Task requirements |
Reproduce the material below word for word, from the line with "country: RU" to the line with "latitude: -12.1407", including both of those lines. Leave the pictures out.

####

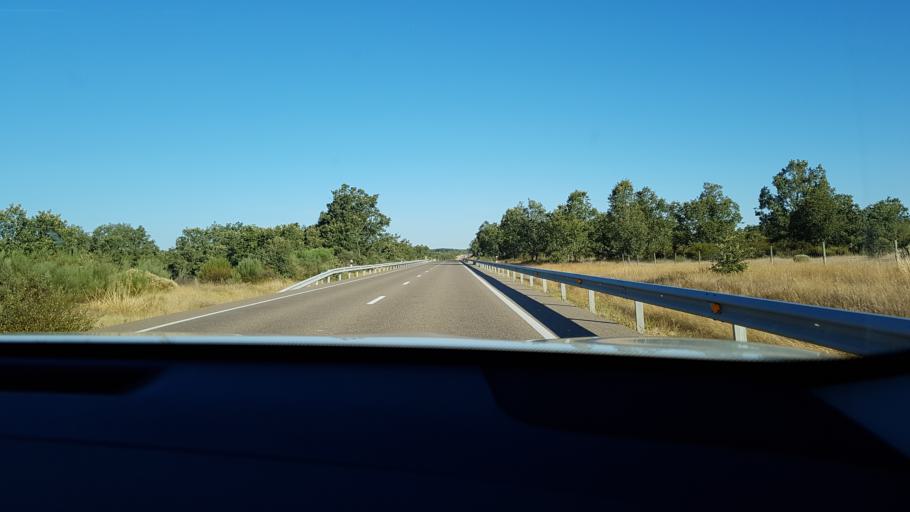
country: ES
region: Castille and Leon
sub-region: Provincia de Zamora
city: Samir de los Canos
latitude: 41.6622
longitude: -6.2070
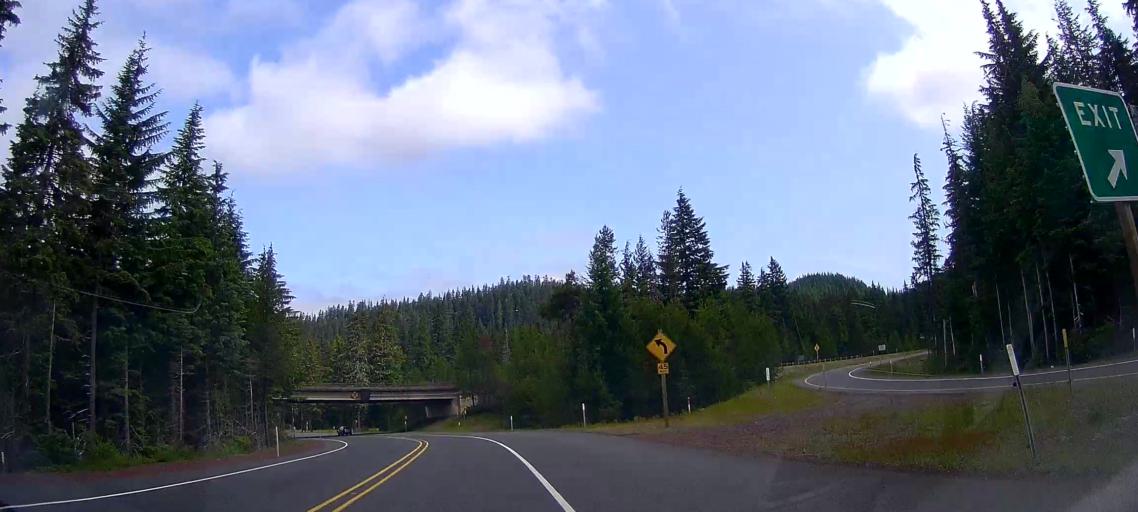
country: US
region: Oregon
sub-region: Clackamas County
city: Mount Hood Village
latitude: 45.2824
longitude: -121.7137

####

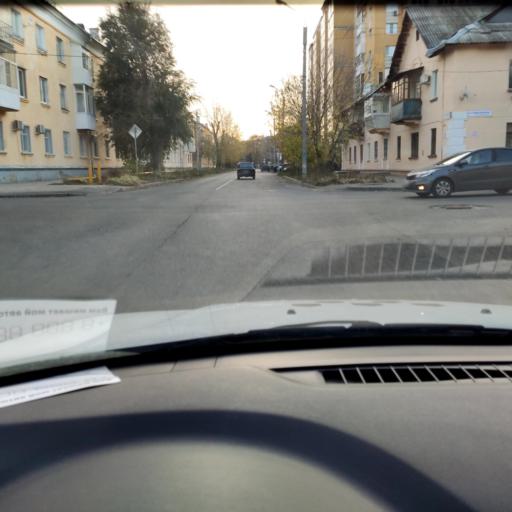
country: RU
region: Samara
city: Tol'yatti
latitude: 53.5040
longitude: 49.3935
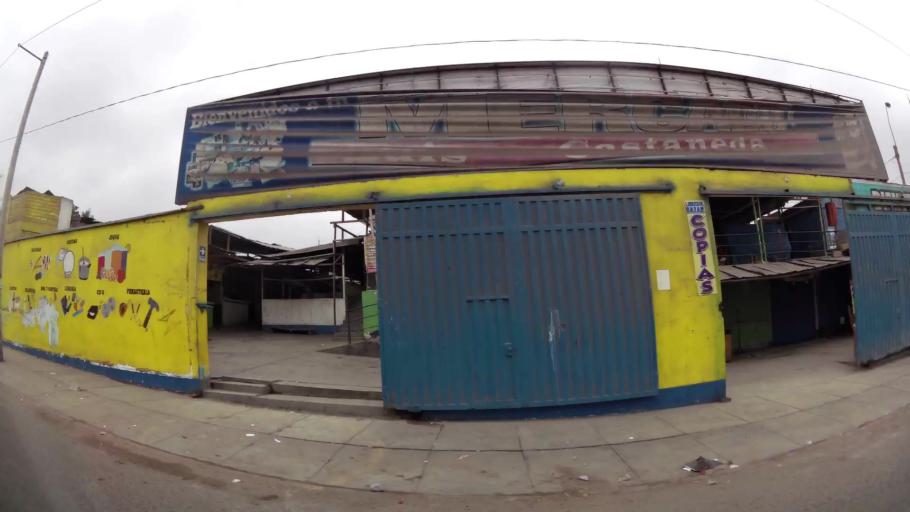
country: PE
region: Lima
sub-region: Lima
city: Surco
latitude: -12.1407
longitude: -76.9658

####

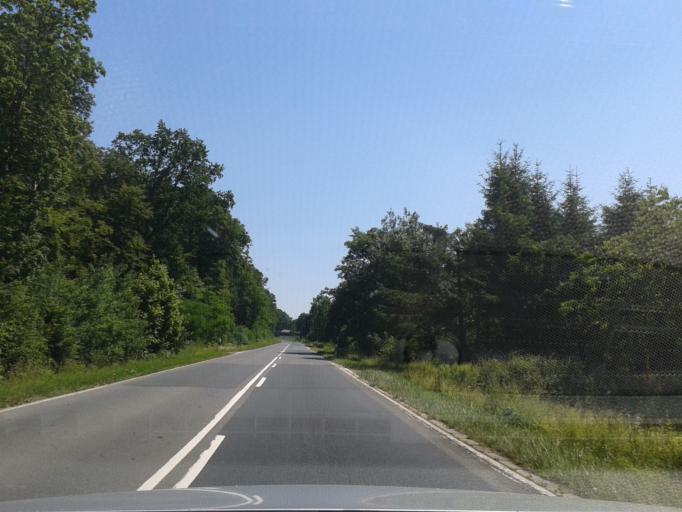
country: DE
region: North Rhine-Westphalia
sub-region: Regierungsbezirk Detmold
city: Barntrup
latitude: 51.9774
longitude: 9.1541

####

Output |
country: RU
region: Samara
city: Tol'yatti
latitude: 53.5040
longitude: 49.3935
country: PE
region: Lima
sub-region: Lima
city: Surco
latitude: -12.1407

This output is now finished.